PROBLEM DESCRIPTION: In the listing that follows, how many lines contain "Chapter"? Give the number only.

++++ EXERCISE INPUTS

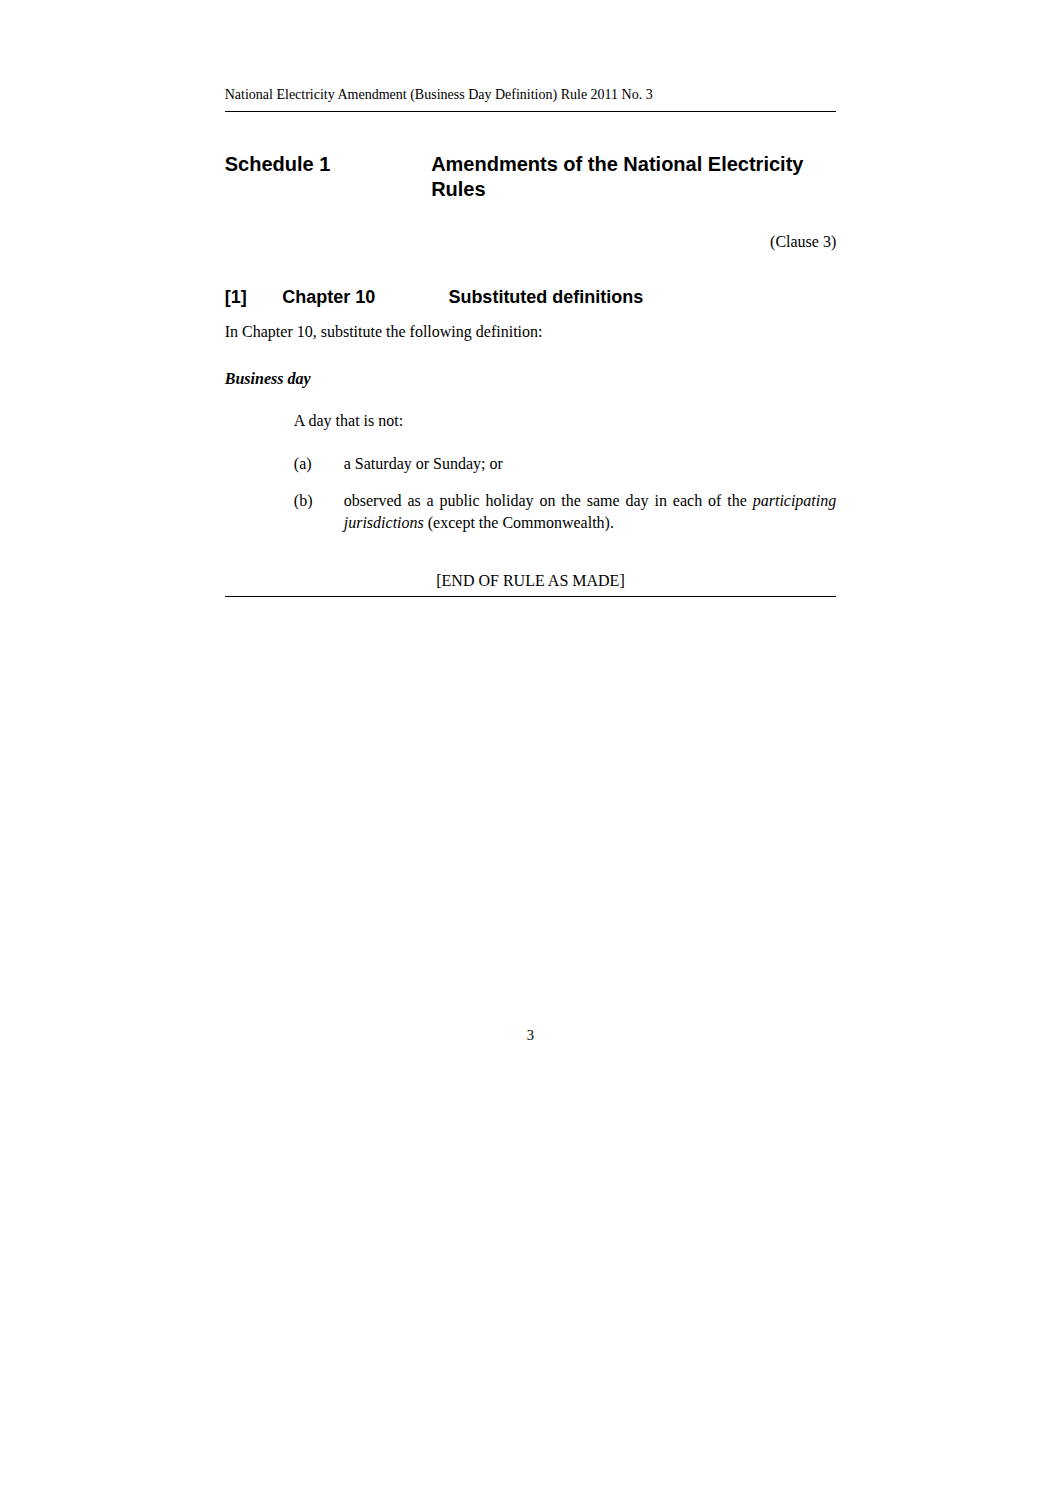National Electricity Amendment (Business Day Definition) Rule 2011 No. 3
Schedule 1 Amendments of the National Electricity Rules
(Clause 3)
[1] Chapter 10 Substituted definitions
In Chapter 10, substitute the following definition:
Business day
A day that is not:
(a) a Saturday or Sunday; or
(b) observed as a public holiday on the same day in each of the participating jurisdictions (except the Commonwealth).
[END OF RULE AS MADE]
3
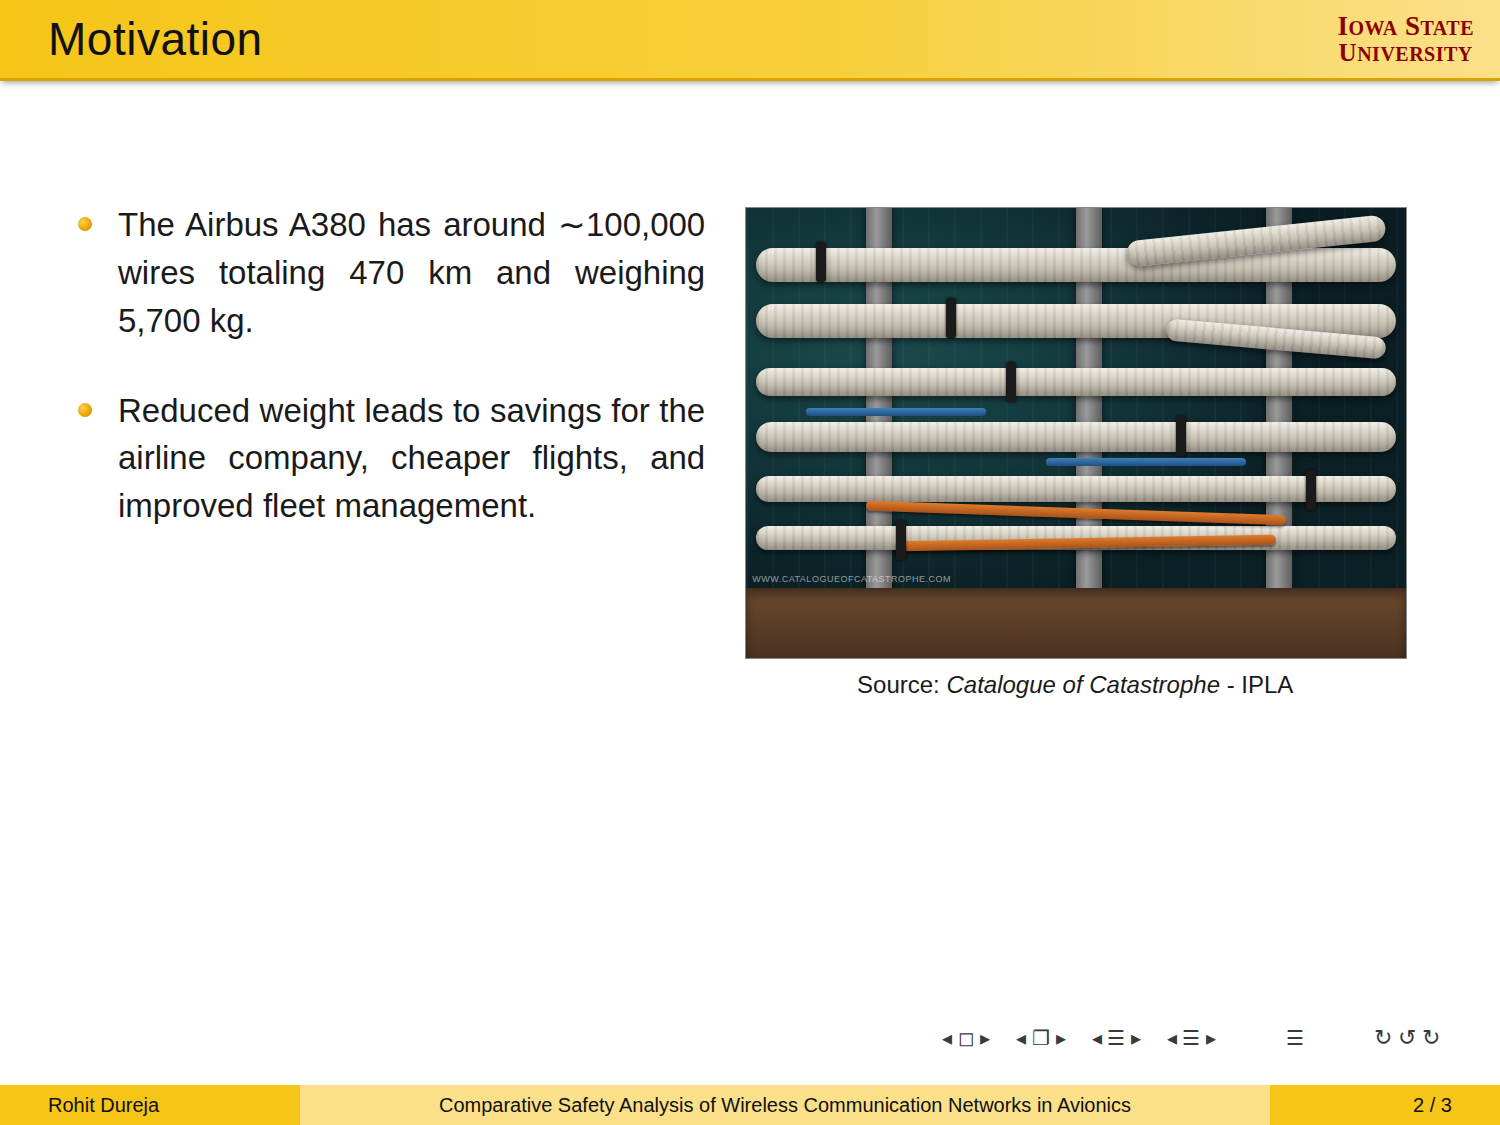Motivation
IOWA STATE UNIVERSITY
The Airbus A380 has around ∼100,000 wires totaling 470 km and weighing 5,700 kg.
Reduced weight leads to savings for the airline company, cheaper flights, and improved fleet management.
WWW.CATALOGUEOFCATASTROPHE.COM
Source: Catalogue of Catastrophe - IPLA
◂ ◻ ▸
◂ ❐ ▸
◂ ☰ ▸
◂ ☰ ▸
☰
↻ ↺ ↻
Rohit Dureja
Comparative Safety Analysis of Wireless Communication Networks in Avionics
2 / 3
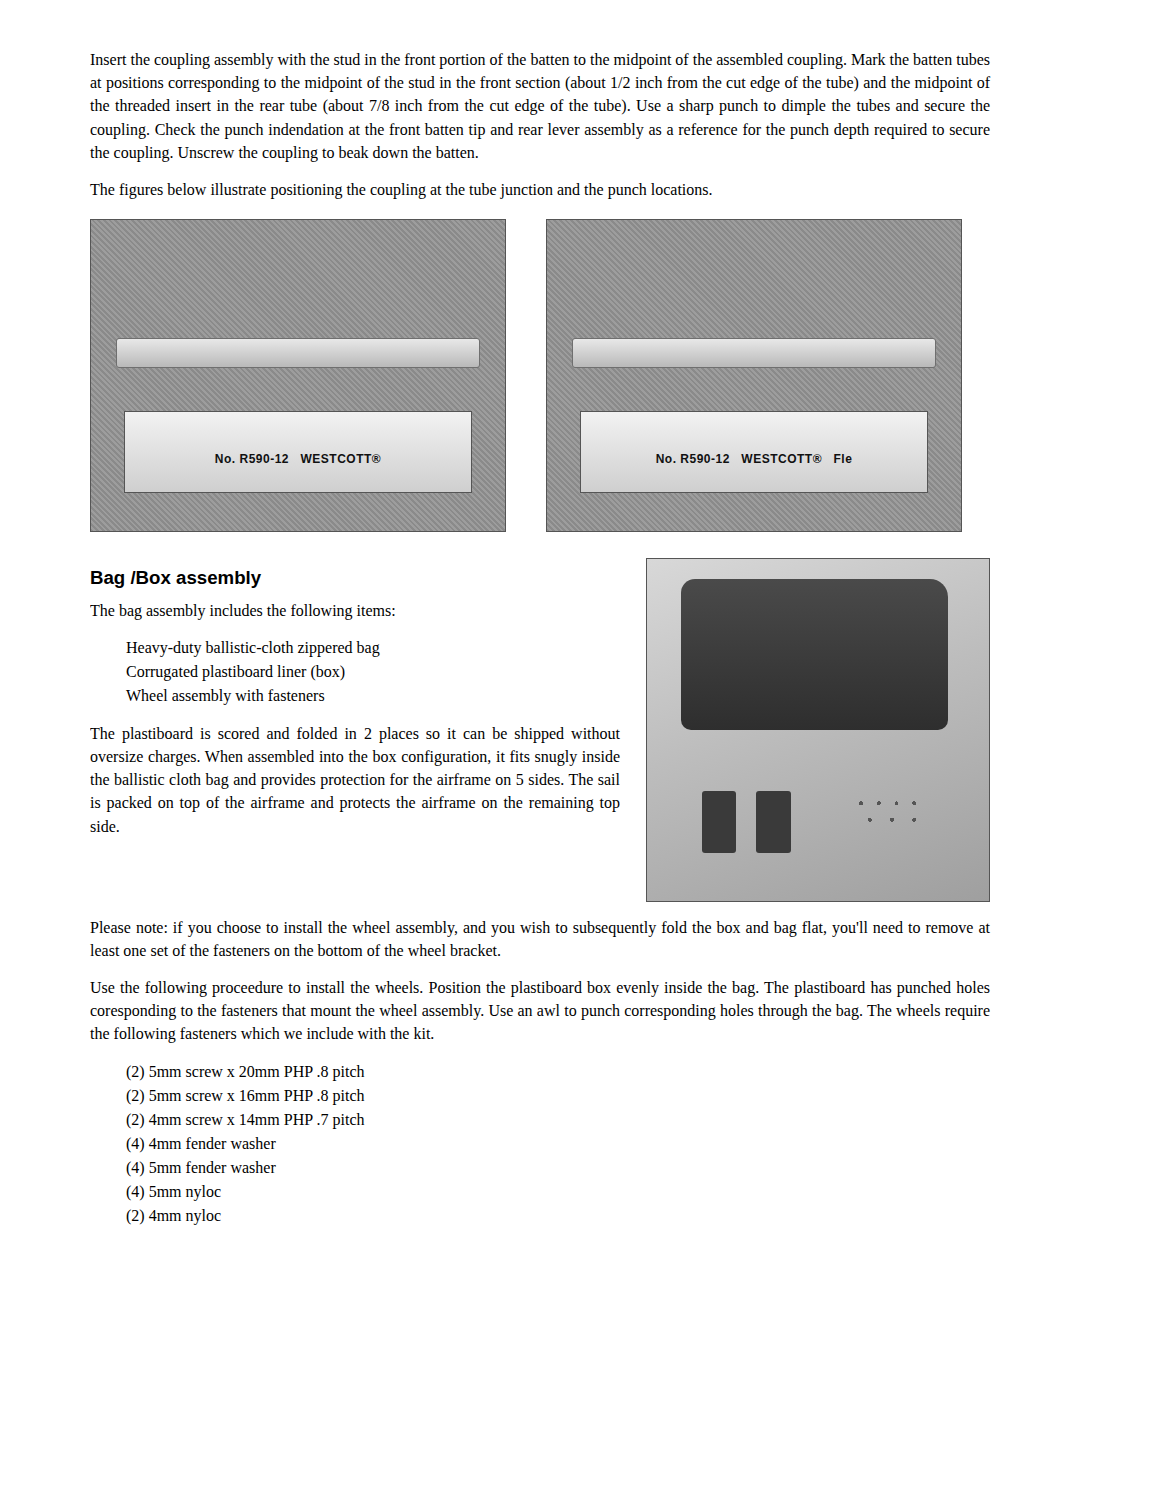Insert the coupling assembly with the stud in the front portion of the batten to the midpoint of the assembled coupling. Mark the batten tubes at positions corresponding to the midpoint of the stud in the front section (about 1/2 inch from the cut edge of the tube) and the midpoint of the threaded insert in the rear tube (about 7/8 inch from the cut edge of the tube). Use a sharp punch to dimple the tubes and secure the coupling. Check the punch indendation at the front batten tip and rear lever assembly as a reference for the punch depth required to secure the coupling. Unscrew the coupling to beak down the batten.
The figures below illustrate positioning the coupling at the tube junction and the punch locations.
No. R590-12 WESTCOTT®
No. R590-12 WESTCOTT® Fle
Bag /Box assembly
The bag assembly includes the following items:
Heavy-duty ballistic-cloth zippered bag
Corrugated plastiboard liner (box)
Wheel assembly with fasteners
The plastiboard is scored and folded in 2 places so it can be shipped without oversize charges. When assembled into the box configuration, it fits snugly inside the ballistic cloth bag and provides protection for the airframe on 5 sides. The sail is packed on top of the airframe and protects the airframe on the remaining top side.
Please note: if you choose to install the wheel assembly, and you wish to subsequently fold the box and bag flat, you'll need to remove at least one set of the fasteners on the bottom of the wheel bracket.
Use the following proceedure to install the wheels. Position the plastiboard box evenly inside the bag. The plastiboard has punched holes coresponding to the fasteners that mount the wheel assembly. Use an awl to punch corresponding holes through the bag. The wheels require the following fasteners which we include with the kit.
(2) 5mm screw x 20mm PHP .8 pitch
(2) 5mm screw x 16mm PHP .8 pitch
(2) 4mm screw x 14mm PHP .7 pitch
(4) 4mm fender washer
(4) 5mm fender washer
(4) 5mm nyloc
(2) 4mm nyloc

++++++++

SOLUTION BELOW: 2